• Given problem A:
Edit the collected data entries so that every "scientific name" reads "binomial name", keeping all else unchanged and leaving out the pictures.

Power and Prejudice in Forest Conservation

Book review published in the Bangkok Post, 8 June 2002

By Noel Rajesh

The upland forests of north Thailand have become an arena for intensely contested perspectives on forest protection as state forestry officials and some nature conservation groups attempt, in the name of forest conservation, to remove local communities, particularly hilltribe people living in and using these forest areas.

Overtly, the explanation (and subsequent solution) that is proposed by these nature conservationists seems simple and forceful: upland forests act as watersheds for lowland rivers and must therefore be kept free of human interaction.

On closer examination, however, this conservationist ideology crumbles, revealing a remarkable combination of pseudo-science, hidden falsehoods, power agendas, racial and anti-rural prejudices and, ultimately, unasked questions about who defines nature conservation and makes decisions about the use and protection of forests in Thailand.

Redefining Nature: Karen Ecological Knowledge and the Challenge to the Modern Conservation Paradigm explores the conservationist ideology and the themes surrounding it: the racial and anti-rural character of nature conservation imposed by the state, the power and politics involved in defining what counts as knowledge of nature conservation, and the struggle of the Karen ethnic people to protect their homes and fields as they engage and resist the politically powerful: the state foresters, policy-makers and nature conservationists. Author Pinkaew Laungaramsri, an anthropologist at Chiang Mai University, begins the book with the tragic story of the suicide in March 1997 of a Karen elder, Pati Punu Dokjimu (to whom the book is dedicated), from Huai Hoi village in Chiang Mai province.

About five years ago, the Royal Forestry Department (RFD) declared a national park that enclosed Pati Punu’s village. Ever since, Pati Punu lived in fear and uncertainty over his future and that of his children. Forestry officials randomly stomped over the swidden rice fields, not considering that their deliberate destruction of crops could mean starvation for many families; threats of arrest and resettlement became a daily nightmare; and people were often jailed when they cut down trees for house building or rice growing.

In March 1997, Pati Punu travelled to Bangkok to join in the demonstrations of hundreds of other ethnic people from the northern mountains whose homes and swiddens were taken over by the state in the name of nature conservation.

Pati Punu hoped that dialogue with the phu yai, the powerful state authorities, would make them sympathise and understand that the Karen people had lived and protected the forests for hundreds of years even before the phrase protected area” had come into existence, and there was nowhere else for the Karen to go if they were deprived of their land.

But the negotiations between the hill people’s representatives and the phu yai collapsed. The Deputy Minister of Agriculture declared that all the people living in upland watershed areas must opphayop ( resettle”), a word dreaded by forest-dwelling communities. On the way back to his homeland in the northern mountains, his heart heavy with grief, Pati Punu threw himself out of the train and died.

As Pinkaew movingly describes it, in a world in which freedom of choice is not granted to powerless hill people, Pati Punu had chosen the only path he had in his struggle for autonomy; the path that took away his life, but allowed him to remain Karen in soul and spirit.

Why are Pati Punu and hundreds of other villagers like him denied this freedom of choice over their forests and homelands? Why is it not possible for them to participate in making decisions over how to use and protect the forests, especially when their communities have sometimes been protecting these forests for hundreds of years? How did these powerful ideologies of protected areas or nationalparks come to be built? And who in fact makes these decisions?

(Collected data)
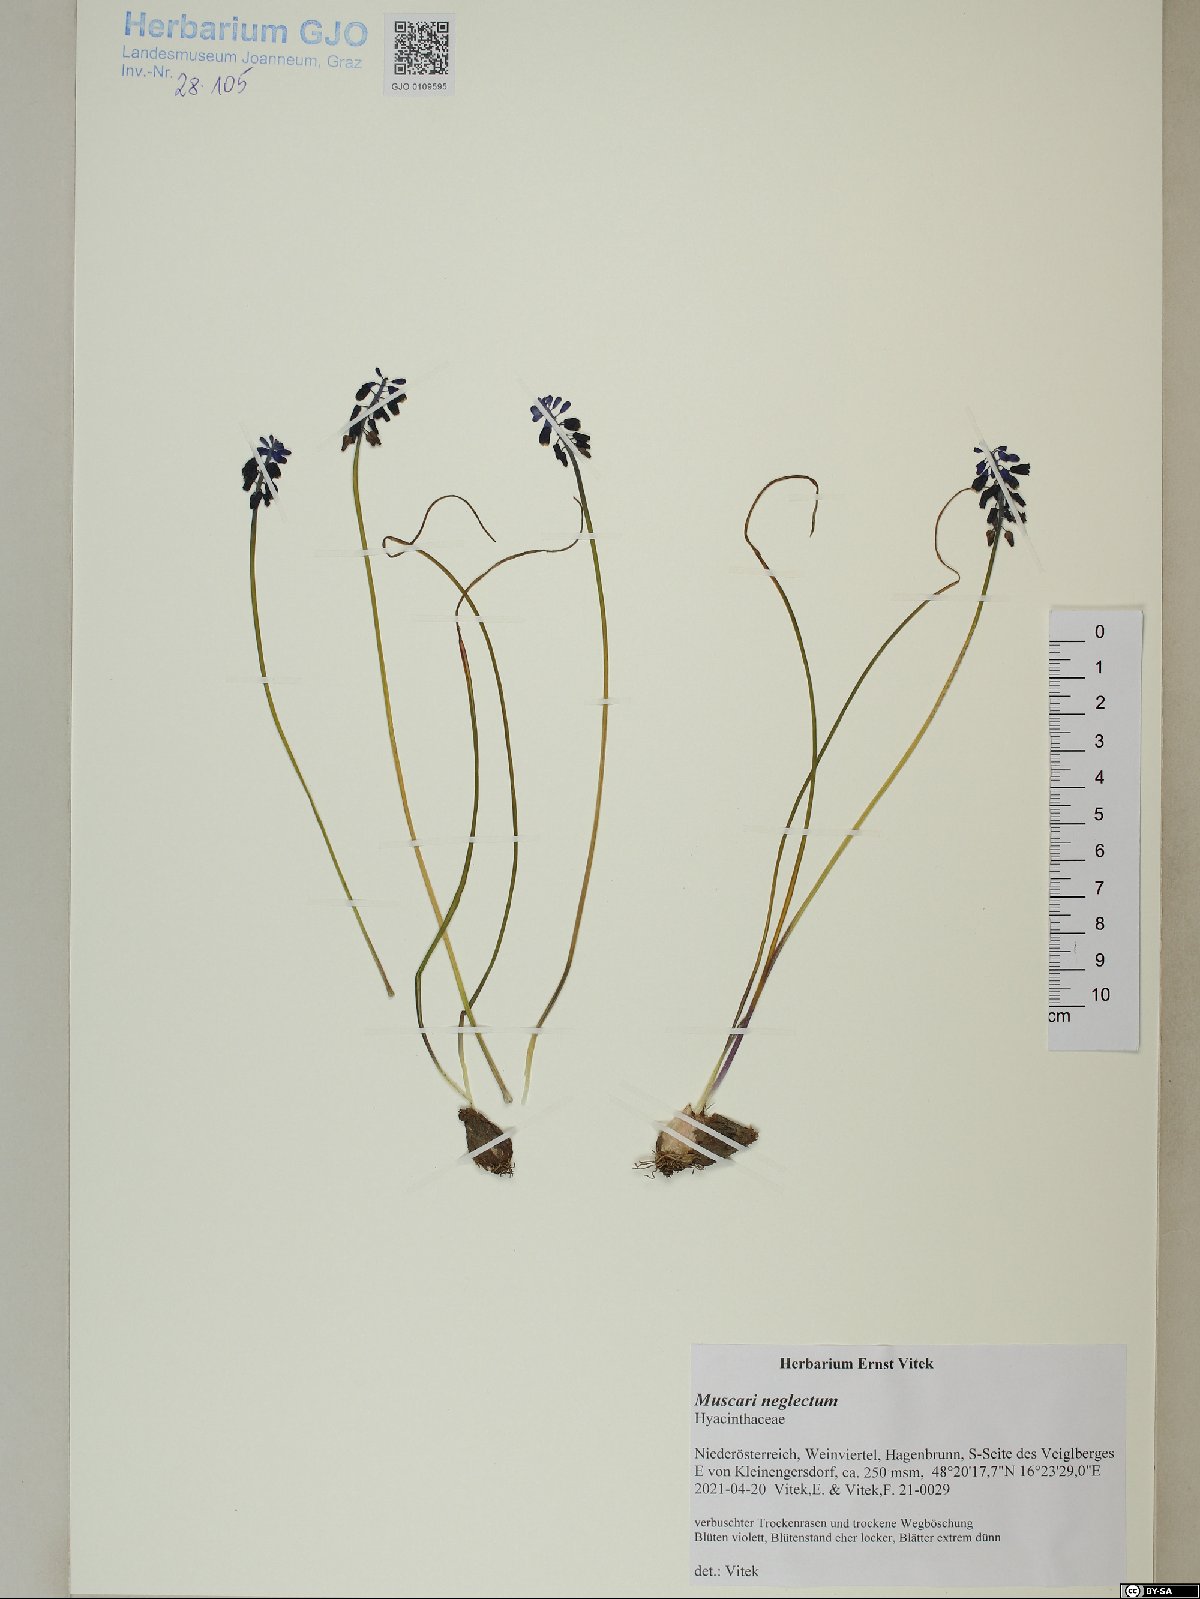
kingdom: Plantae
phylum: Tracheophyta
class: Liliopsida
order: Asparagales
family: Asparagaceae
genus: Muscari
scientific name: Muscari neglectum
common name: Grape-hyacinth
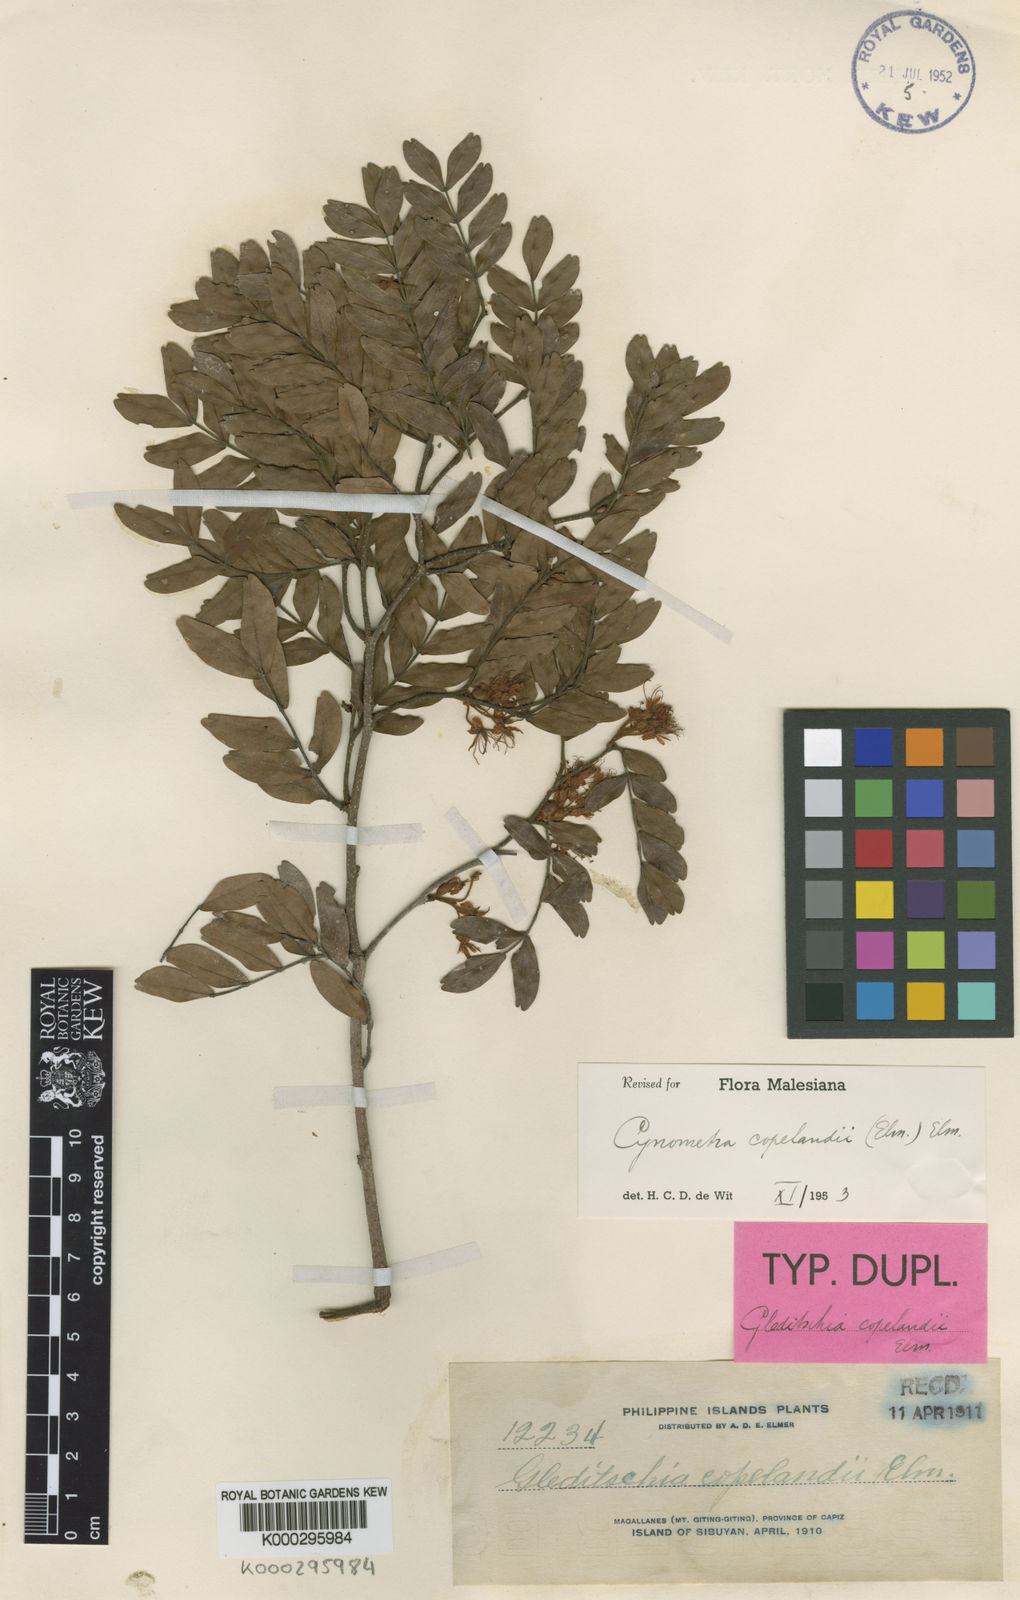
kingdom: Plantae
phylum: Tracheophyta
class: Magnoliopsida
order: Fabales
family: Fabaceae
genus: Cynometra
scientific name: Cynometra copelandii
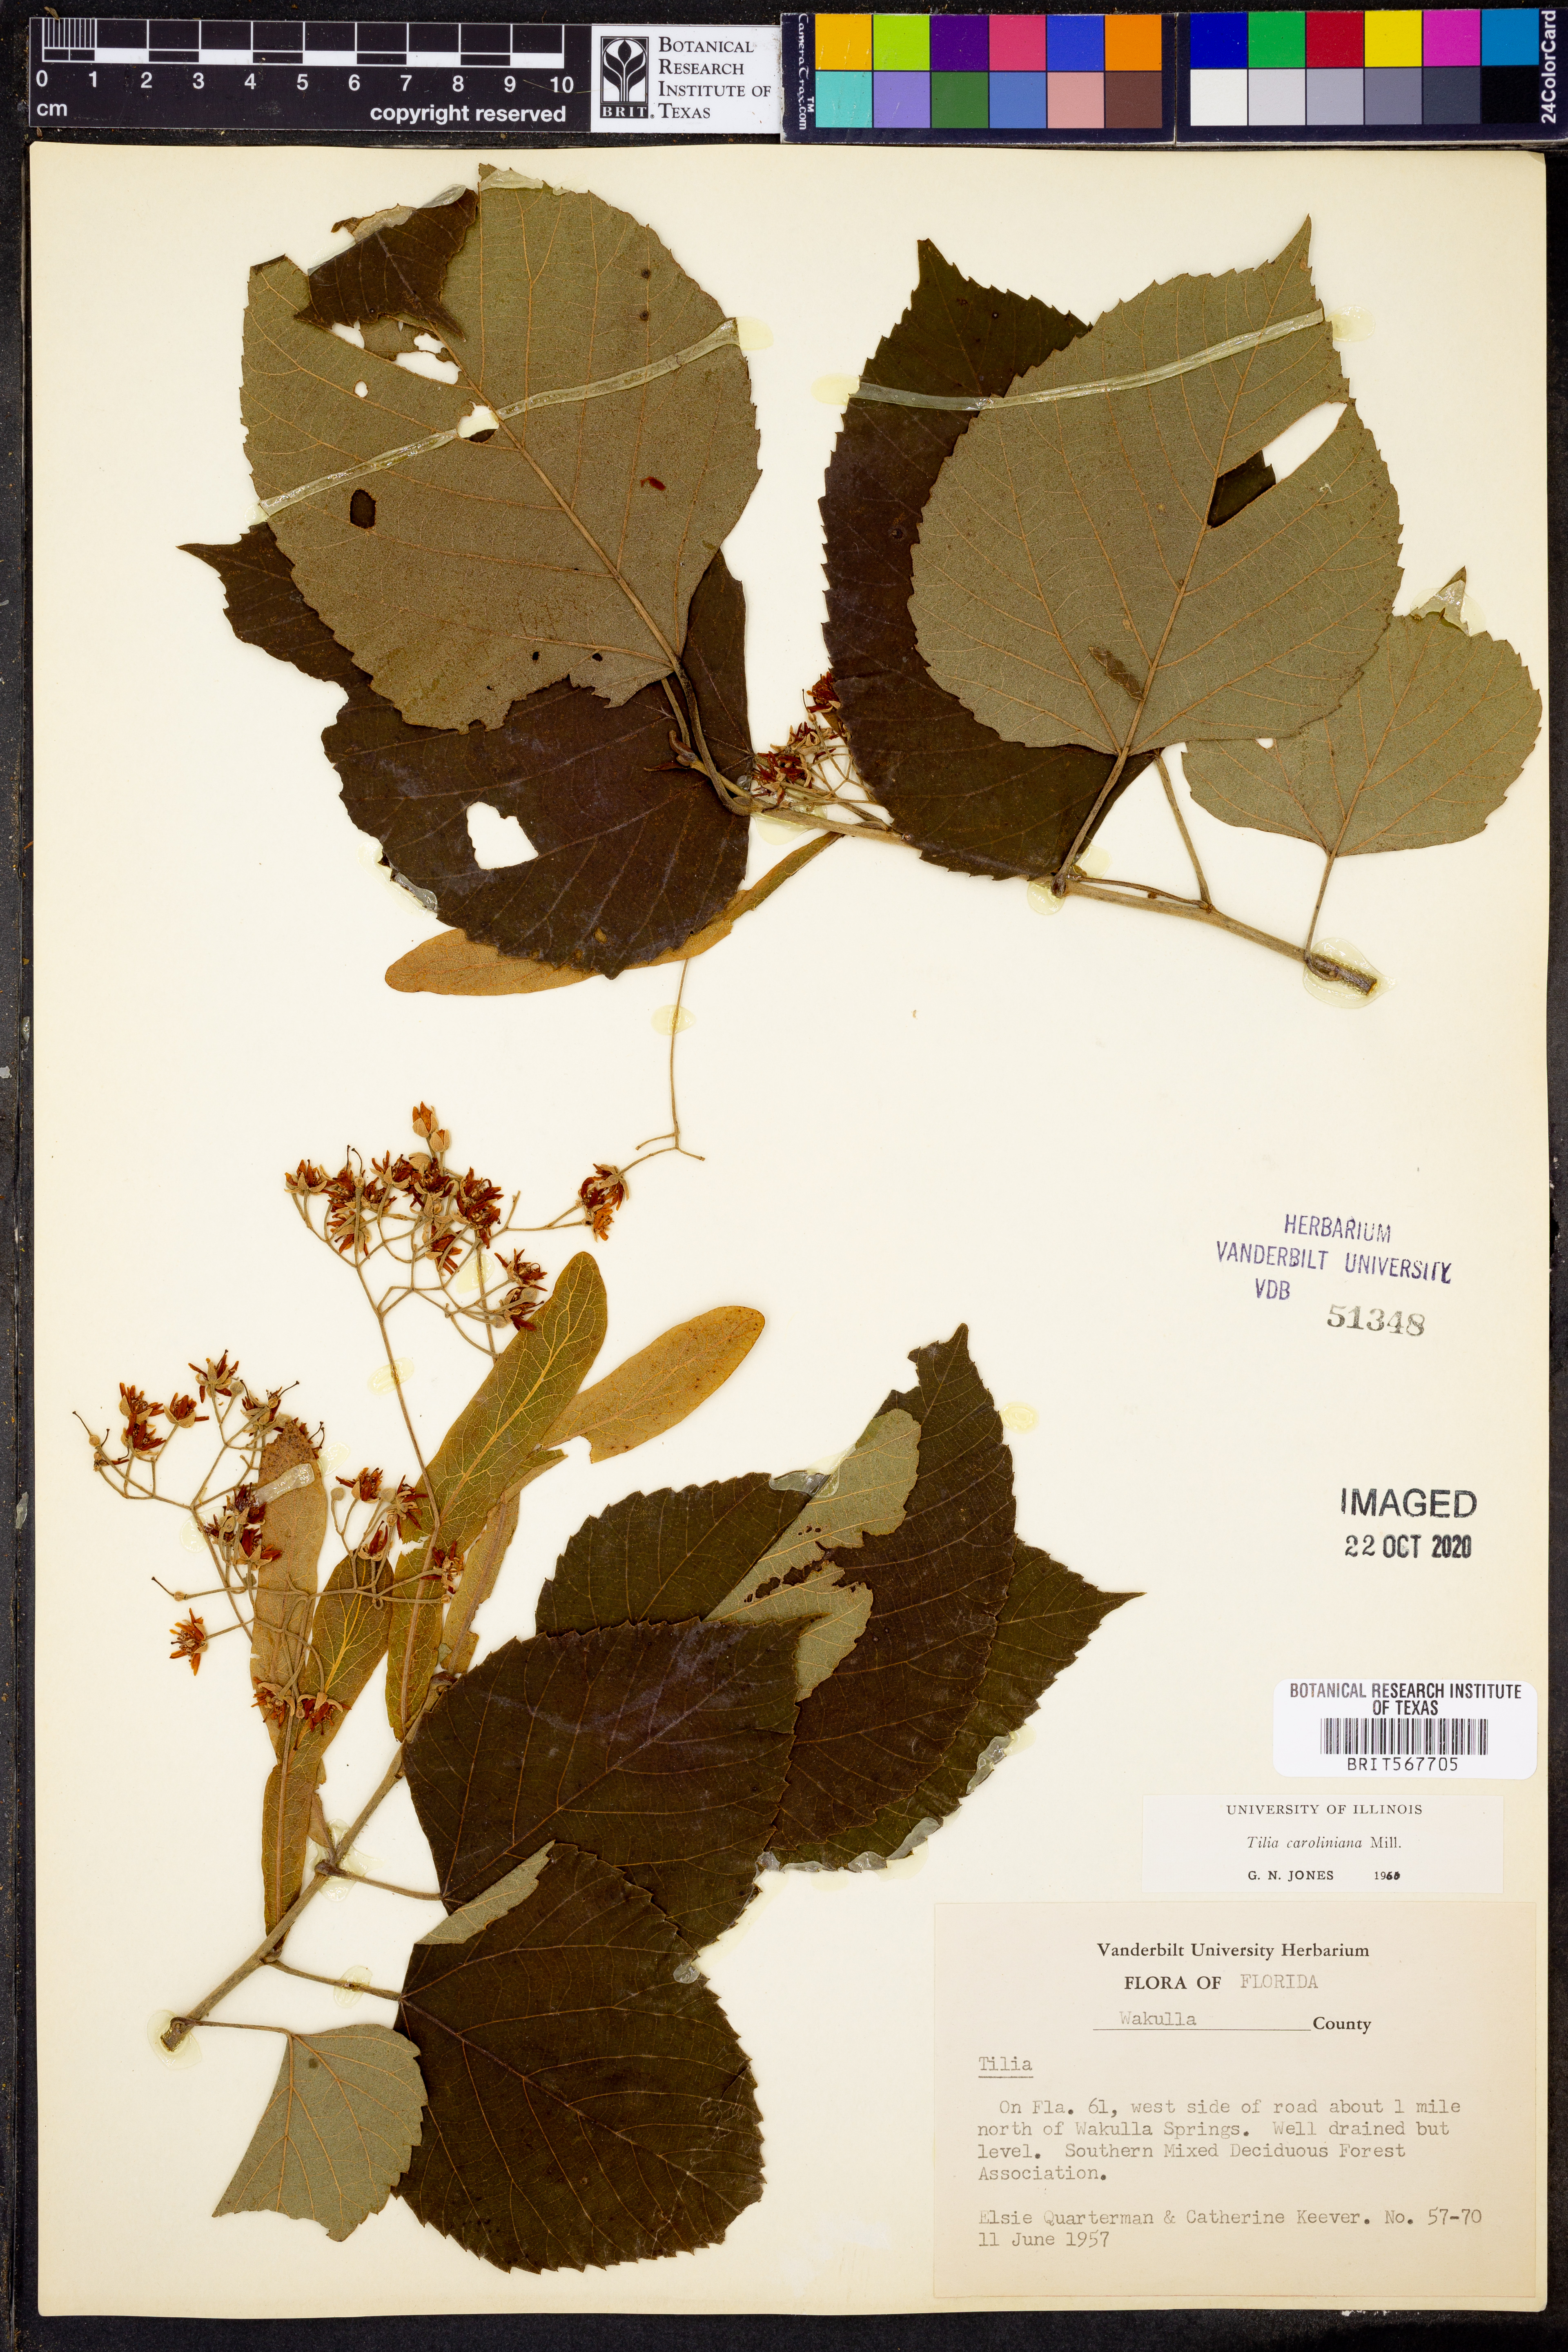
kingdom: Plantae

• Given problem B:
According to the book review, which village was Pati Punu Dokjimu from?

• Full answer A:
kingdom: Plantae
phylum: Tracheophyta
class: Liliopsida
order: Asparagales
family: Asparagaceae
genus: Muscari
binomial name: Muscari neglectum
common name: Grape-hyacinth
kingdom: Plantae
phylum: Tracheophyta
class: Magnoliopsida
order: Fabales
family: Fabaceae
genus: Cynometra
binomial name: Cynometra copelandii
kingdom: Plantae

• Full answer B:
Huai Hoi village in Chiang Mai province.